Excerpt provided =
The State of Texas, Appellee
On Appeal from the 180th District Court
Harris County, Texas
Trial Court Cause No. 1179387
MEMORANDUM OPINION
A jury convicted appellant Darrell A. Jones of murder and assessed punishment at twenty years’ imprisonment. In a single issue, appellant argues that the evidence is insufficient to sustain his conviction due to the absence of sufficiently corroborated accomplice witness evidence. We affirm.
Background
Kierra Blackshire testified that she and her boyfriend—the complainant Gerry Coles—were walking home from lunch one day in January 2008. As they approached the gated entrance to an apartment complex, a vehicle pulled out and stopped in their path. The driver rolled down his window and tried to get Blackshire’s attention by calling to her and making gestures. He spoke with a New Orleans accent. Coles approached the vehicle, pointed a gun inside, and attempted to shoot the driver, but the gun did not fire. The car sped off, and Coles and Blackshire split up to walk around the apartment complex. When they got back together in the parking lot, Blackshire heard and saw shots being fired at them from the entrance to the apartment complex. She also heard men yelling with New Orleans accents. Although she never identified the occupants of the vehicle, she believed they were the people shooting at Coles.
Kenneth Stevenson testified that he was appellant’s neighbor at the apartment complex in January 2008. Moments before the murder, he saw both appellant and the accomplice witness Derrick Portis walk by him with pistols in their pants. From a distance, Stevenson followed the pair as they ran near the front entrance of the apartment complex. Although Stevenson could not see Coles, he saw appellant and Portis firing multiple rounds in the parking lot as they backed up toward the front entrance. He heard twelve to sixteen gunshots from multiple guns. When the shooting stopped, Coles was down. He died from gunshot wounds. At the crime scene, police later recovered eighteen .40-caliber shell casings that had been fired from three different guns, all of which were pistols.

Source information =
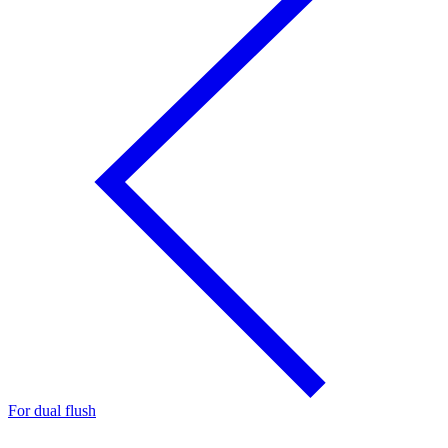
For dual flush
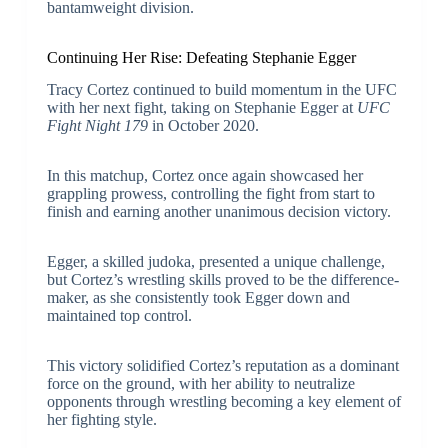
bantamweight division.
Continuing Her Rise: Defeating Stephanie Egger
Tracy Cortez continued to build momentum in the UFC
with her next fight, taking on Stephanie Egger at
UFC
Fight Night 179
in October 2020.
In this matchup, Cortez once again showcased her
grappling prowess, controlling the fight from start to
finish and earning another unanimous decision victory.
Egger, a skilled judoka, presented a unique challenge,
but Cortez’s wrestling skills proved to be the difference-
maker, as she consistently took Egger down and
maintained top control.
This victory solidified Cortez’s reputation as a dominant
force on the ground, with her ability to neutralize
opponents through wrestling becoming a key element of
her fighting style.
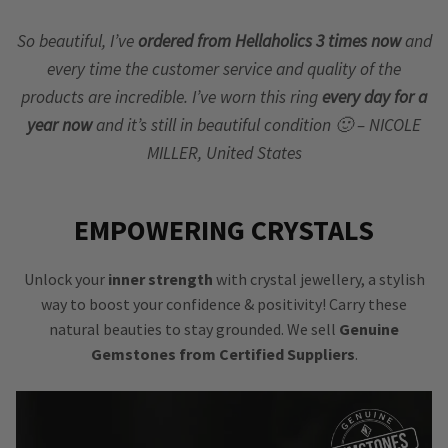
So beautiful, I’ve
ordered from Hellaholics 3 times now
and
every time the customer service and quality of the
products are incredible. I’ve worn this ring
every day for a
year now
and it’s still in beautiful condition 🙂 – NICOLE
MILLER, United States
EMPOWERING CRYSTALS
Unlock your
inner strength
with crystal jewellery, a stylish
way to boost your confidence & positivity! Carry these
natural beauties to stay grounded. We sell
Genuine
Gemstones from Certified Suppliers
.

Exercises to complete =
a. Answer these questions using the memorandum opinion on the murder appeal:
(i) What punishment did the jury assess?
(ii) With what accent did the driver of the vehicle speak?
(iii) How many shell casings did police recover at the crime scene, and from how many guns had they been fired?
b. Carry the memorandum opinion on the murder appeal forward, beginning right after its final sentence.

Results in order =
a.
(i) Twenty years' imprisonment.
(ii) A New Orleans accent.
(iii) Eighteen .40-caliber shell casings, fired from three different guns.

b.
Portis testified as an accomplice witness. He and appellant were passengers in the vehicle exiting the apartment complex when the driver stopped and tried to flirt with Blackshire. Portis saw Coles point a gun at the driver and try to shoot, but the gun jammed. After the driver pulled away, appellant retrieved a .40-caliber gun from the glove compartment and another passenger pulled a gun out of his pocket. Appellant said, “Come on, let’s go get them.” Portis did not have a gun, so he went to his mother’s friend’s apartment. Appellant came to the apartment and gave Portis a .40-caliber gun. They left the apartment together but then split up to search for Coles. Portis heard gunshots, and then he saw Coles reaching for his weapon. He fired at Coles until he ran out of ammunition, but he did not hit Coles. Portis and appellant rendezvoused near the front entrance to the apartment complex, and Portis walked home to Missouri City. The next morning, he left for New Orleans.
Stevenson testified that he never saw appellant return to his apartment. When police later went to appellant’s apartment, they found the door open, furniture inside, and the electricity shut off. Both appellant and Portis were apprehended in New Orleans about eight months after the murder.
Appellant was indicted for murder, and the jury was instructed that it could convict appellant as the primary actor or as a party to the murder. The jury found appellant guilty and assessed punishment at twenty years’ imprisonment.
Analysis
A conviction obtained in reliance upon accomplice testimony must be supported by sufficient corroborating evidence tending to connect the defendant with the offense committed. TEX. CODE CRIM. PROC. ANN. art. 38.14 (West 2005). When reviewing the sufficiency of the evidence to corroborate accomplice testimony, we eliminate the accomplice testimony and then examine the remaining portions of the record to see if there is any evidence that tends to connect the defendant with the commission of the offense. Malone v. State, 253 S.W.3d 253, 257 (Tex. Crim. App. 2008). The corroborating evidence need not rise to the level of proof beyond a reasonable doubt. Id. Instead, the evidence must simply link the defendant to the commission of the offense and show that rational jurors could conclude that the evidence sufficiently tended to connect the defendant to the offense. Simmons v. State, 282 S.W.3d 504, 508 (Tex. Crim. App. 2009).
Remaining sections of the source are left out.